Only the text of the records belongs in the answer, copied exactly, with every picture omitted.
------------------------------
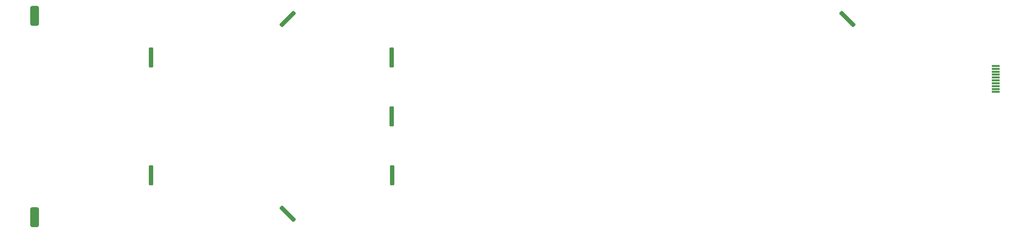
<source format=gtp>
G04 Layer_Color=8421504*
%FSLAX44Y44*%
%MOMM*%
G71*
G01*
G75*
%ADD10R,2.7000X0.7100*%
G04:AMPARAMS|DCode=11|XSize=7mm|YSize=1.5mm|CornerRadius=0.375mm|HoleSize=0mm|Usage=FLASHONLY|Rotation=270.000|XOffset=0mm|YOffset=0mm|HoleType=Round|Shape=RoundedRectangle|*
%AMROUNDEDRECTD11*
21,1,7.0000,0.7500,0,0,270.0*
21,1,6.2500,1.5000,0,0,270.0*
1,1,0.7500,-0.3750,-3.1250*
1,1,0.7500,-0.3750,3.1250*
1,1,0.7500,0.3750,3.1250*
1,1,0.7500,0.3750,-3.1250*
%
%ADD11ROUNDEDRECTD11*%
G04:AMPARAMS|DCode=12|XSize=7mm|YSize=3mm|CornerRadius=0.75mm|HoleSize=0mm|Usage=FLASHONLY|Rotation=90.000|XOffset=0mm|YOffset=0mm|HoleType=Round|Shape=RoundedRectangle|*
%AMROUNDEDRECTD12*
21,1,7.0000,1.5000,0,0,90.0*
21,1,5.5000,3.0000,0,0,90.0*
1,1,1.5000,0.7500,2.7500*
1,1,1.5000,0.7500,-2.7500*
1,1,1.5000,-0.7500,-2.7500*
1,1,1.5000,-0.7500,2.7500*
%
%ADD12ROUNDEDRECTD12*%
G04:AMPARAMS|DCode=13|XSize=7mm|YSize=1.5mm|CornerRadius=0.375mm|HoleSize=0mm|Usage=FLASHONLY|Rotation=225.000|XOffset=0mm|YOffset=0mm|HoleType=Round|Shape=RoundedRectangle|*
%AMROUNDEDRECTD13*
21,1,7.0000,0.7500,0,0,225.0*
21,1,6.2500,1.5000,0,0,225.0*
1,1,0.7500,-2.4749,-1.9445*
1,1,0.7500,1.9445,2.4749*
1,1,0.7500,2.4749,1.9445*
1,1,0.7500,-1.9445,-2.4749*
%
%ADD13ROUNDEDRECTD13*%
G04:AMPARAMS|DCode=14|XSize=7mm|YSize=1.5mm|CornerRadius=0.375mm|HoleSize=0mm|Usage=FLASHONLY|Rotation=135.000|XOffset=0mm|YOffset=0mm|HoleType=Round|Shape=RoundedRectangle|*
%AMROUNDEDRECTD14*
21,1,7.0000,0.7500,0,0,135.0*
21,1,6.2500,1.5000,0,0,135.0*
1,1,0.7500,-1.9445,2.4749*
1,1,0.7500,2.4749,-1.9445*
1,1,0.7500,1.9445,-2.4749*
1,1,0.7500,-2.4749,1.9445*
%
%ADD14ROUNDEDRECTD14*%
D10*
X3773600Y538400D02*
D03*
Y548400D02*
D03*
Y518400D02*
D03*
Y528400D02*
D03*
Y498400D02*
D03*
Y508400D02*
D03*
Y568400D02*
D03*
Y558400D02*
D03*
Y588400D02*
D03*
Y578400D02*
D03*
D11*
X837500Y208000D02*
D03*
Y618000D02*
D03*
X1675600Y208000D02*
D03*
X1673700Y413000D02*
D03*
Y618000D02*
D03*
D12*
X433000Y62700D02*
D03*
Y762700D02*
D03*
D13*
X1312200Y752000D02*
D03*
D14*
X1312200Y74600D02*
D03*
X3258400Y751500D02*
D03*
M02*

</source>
------------------------------
#### [EXERCISE OUTPUT]
<source format=gtp>
G04 Layer_Color=8421504*
%FSLAX44Y44*%
%MOMM*%
G71*
G01*
G75*
%ADD10R,2.7000X0.7100*%
G04:AMPARAMS|DCode=11|XSize=7mm|YSize=1.5mm|CornerRadius=0.375mm|HoleSize=0mm|Usage=FLASHONLY|Rotation=270.000|XOffset=0mm|YOffset=0mm|HoleType=Round|Shape=RoundedRectangle|*
%AMROUNDEDRECTD11*
21,1,7.0000,0.7500,0,0,270.0*
21,1,6.2500,1.5000,0,0,270.0*
1,1,0.7500,-0.3750,-3.1250*
1,1,0.7500,-0.3750,3.1250*
1,1,0.7500,0.3750,3.1250*
1,1,0.7500,0.3750,-3.1250*
%
%ADD11ROUNDEDRECTD11*%
G04:AMPARAMS|DCode=12|XSize=7mm|YSize=3mm|CornerRadius=0.75mm|HoleSize=0mm|Usage=FLASHONLY|Rotation=90.000|XOffset=0mm|YOffset=0mm|HoleType=Round|Shape=RoundedRectangle|*
%AMROUNDEDRECTD12*
21,1,7.0000,1.5000,0,0,90.0*
21,1,5.5000,3.0000,0,0,90.0*
1,1,1.5000,0.7500,2.7500*
1,1,1.5000,0.7500,-2.7500*
1,1,1.5000,-0.7500,-2.7500*
1,1,1.5000,-0.7500,2.7500*
%
%ADD12ROUNDEDRECTD12*%
G04:AMPARAMS|DCode=13|XSize=7mm|YSize=1.5mm|CornerRadius=0.375mm|HoleSize=0mm|Usage=FLASHONLY|Rotation=225.000|XOffset=0mm|YOffset=0mm|HoleType=Round|Shape=RoundedRectangle|*
%AMROUNDEDRECTD13*
21,1,7.0000,0.7500,0,0,225.0*
21,1,6.2500,1.5000,0,0,225.0*
1,1,0.7500,-2.4749,-1.9445*
1,1,0.7500,1.9445,2.4749*
1,1,0.7500,2.4749,1.9445*
1,1,0.7500,-1.9445,-2.4749*
%
%ADD13ROUNDEDRECTD13*%
G04:AMPARAMS|DCode=14|XSize=7mm|YSize=1.5mm|CornerRadius=0.375mm|HoleSize=0mm|Usage=FLASHONLY|Rotation=135.000|XOffset=0mm|YOffset=0mm|HoleType=Round|Shape=RoundedRectangle|*
%AMROUNDEDRECTD14*
21,1,7.0000,0.7500,0,0,135.0*
21,1,6.2500,1.5000,0,0,135.0*
1,1,0.7500,-1.9445,2.4749*
1,1,0.7500,2.4749,-1.9445*
1,1,0.7500,1.9445,-2.4749*
1,1,0.7500,-2.4749,1.9445*
%
%ADD14ROUNDEDRECTD14*%
D10*
X3773600Y538400D02*
D03*
Y548400D02*
D03*
Y518400D02*
D03*
Y528400D02*
D03*
Y498400D02*
D03*
Y508400D02*
D03*
Y568400D02*
D03*
Y558400D02*
D03*
Y588400D02*
D03*
Y578400D02*
D03*
D11*
X837500Y208000D02*
D03*
Y618000D02*
D03*
X1675600Y208000D02*
D03*
X1673700Y413000D02*
D03*
Y618000D02*
D03*
D12*
X433000Y62700D02*
D03*
Y762700D02*
D03*
D13*
X1312200Y752000D02*
D03*
D14*
X1312200Y74600D02*
D03*
X3258400Y751500D02*
D03*
M02*

</source>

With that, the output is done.